MICA was secreted extracellularly by B. toyonensis (OQ071612) with a high yield (0.28 mg/mL) exhibiting significant fungicidal activity against Candida albicans and Aspergillus niger. Response surface methodology (RSM) was employed to optimize the production of the antifungal metabolite. Starch, peptone, temperature, and pH were identified as significant factors influencing its yield. Under optimized conditions (starch, peptone, 37°C, pH 7), a remarkable 3.49-fold increase in production was achieved compared to unoptimized conditions. This substantial improvement paves the way for potential large-scale production and application in antifungal therapy.

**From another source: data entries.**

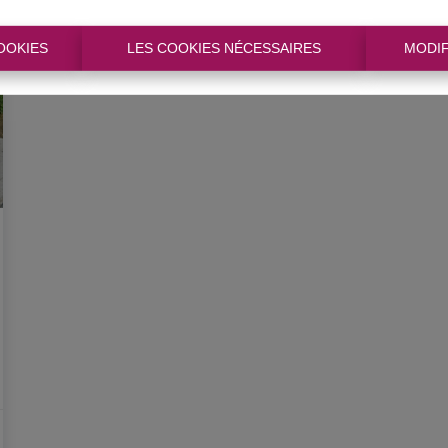
OOKIES
LES COOKIES NÉCESSAIRES
MODIF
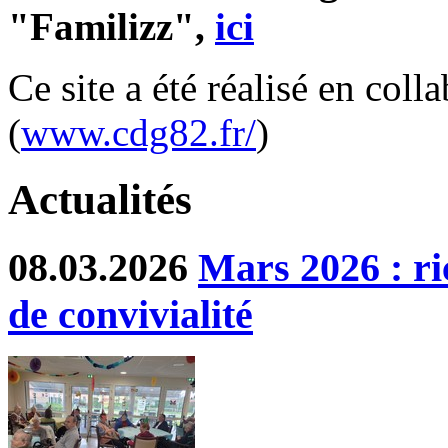
"Familizz",
ici
Ce site a été réalisé en col
(
www.cdg82.fr/
)
Actualités
08.03.2026
Mars 2026 : ri
de convivialité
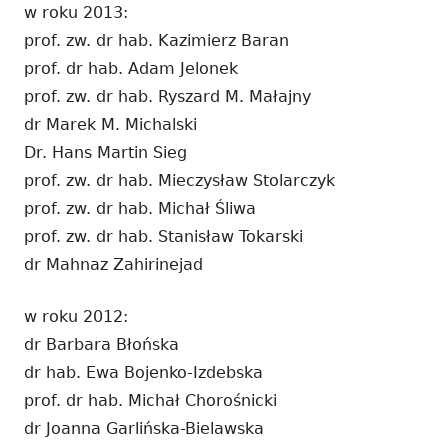
w roku 2013:
prof. zw. dr hab. Kazimierz Baran
prof. dr hab. Adam Jelonek
prof. zw. dr hab. Ryszard M. Małajny
dr Marek M. Michalski
Dr. Hans Martin Sieg
prof. zw. dr hab. Mieczysław Stolarczyk
prof. zw. dr hab. Michał Śliwa
prof. zw. dr hab. Stanisław Tokarski
dr Mahnaz Zahirinejad
w roku 2012:
dr Barbara Błońska
dr hab. Ewa Bojenko-Izdebska
prof. dr hab. Michał Chorośnicki
dr Joanna Garlińska-Bielawska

This study also successfully developed and optimized nanosponges loaded with the potent antifungal compound ODHP (extracted and purified in our previous lab study) & MICA for topical application. Employing a Box-Behnken design, the researchers achieved optimal particle size, distribution, and drug entrapment within the nanosponges. characterization revealed a homogenous spherical morphology with suitable stability and monodispersity. Encapsulated within a carbopol 940 hydrogel base, the ODHP&MICA-nanosponge formulation (ODHP-NS-HG &MICA-NS-HG) exhibited excellent spreadability, high drug retention, and favorable release kinetics. In vitro studies demonstrated superior antifungal activity against C. albicans compared to the control, while maintaining acceptable cytotoxicity against mammalian cells.

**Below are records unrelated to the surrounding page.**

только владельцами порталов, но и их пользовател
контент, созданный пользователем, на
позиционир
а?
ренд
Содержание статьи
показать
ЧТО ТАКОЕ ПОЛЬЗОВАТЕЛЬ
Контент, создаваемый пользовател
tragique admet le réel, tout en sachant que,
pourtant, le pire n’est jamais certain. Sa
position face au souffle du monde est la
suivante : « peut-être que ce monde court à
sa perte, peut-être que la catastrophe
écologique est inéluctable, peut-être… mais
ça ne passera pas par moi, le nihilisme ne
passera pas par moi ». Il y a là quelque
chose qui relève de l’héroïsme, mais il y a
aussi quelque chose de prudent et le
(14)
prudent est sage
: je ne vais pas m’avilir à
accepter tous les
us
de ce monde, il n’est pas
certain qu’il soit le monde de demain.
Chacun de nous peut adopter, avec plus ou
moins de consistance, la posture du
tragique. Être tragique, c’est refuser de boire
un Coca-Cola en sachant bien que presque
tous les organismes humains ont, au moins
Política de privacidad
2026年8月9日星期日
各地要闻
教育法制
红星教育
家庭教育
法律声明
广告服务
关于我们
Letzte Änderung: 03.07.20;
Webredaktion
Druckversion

Notably, in vivo studies in a rat model revealed enhanced survival rates, increased dermal collagen deposition, and accelerated wound healing in ODHP-NS-HG &MICA-NS-HG treated groups. Furthermore, ELISA analysis indicated suppression of inflammatory markers and upregulation of a pro-angiogenic factor, suggesting the formulation’s ability to combat inflammation and promote tissue repair. Overall, this study presents a promising ODHP-NS-HG &MICA-NS-HG with potent antifungal activity, enhanced wound healing potential, and minimal side effects, paving the way for its future application in topical fungal infections.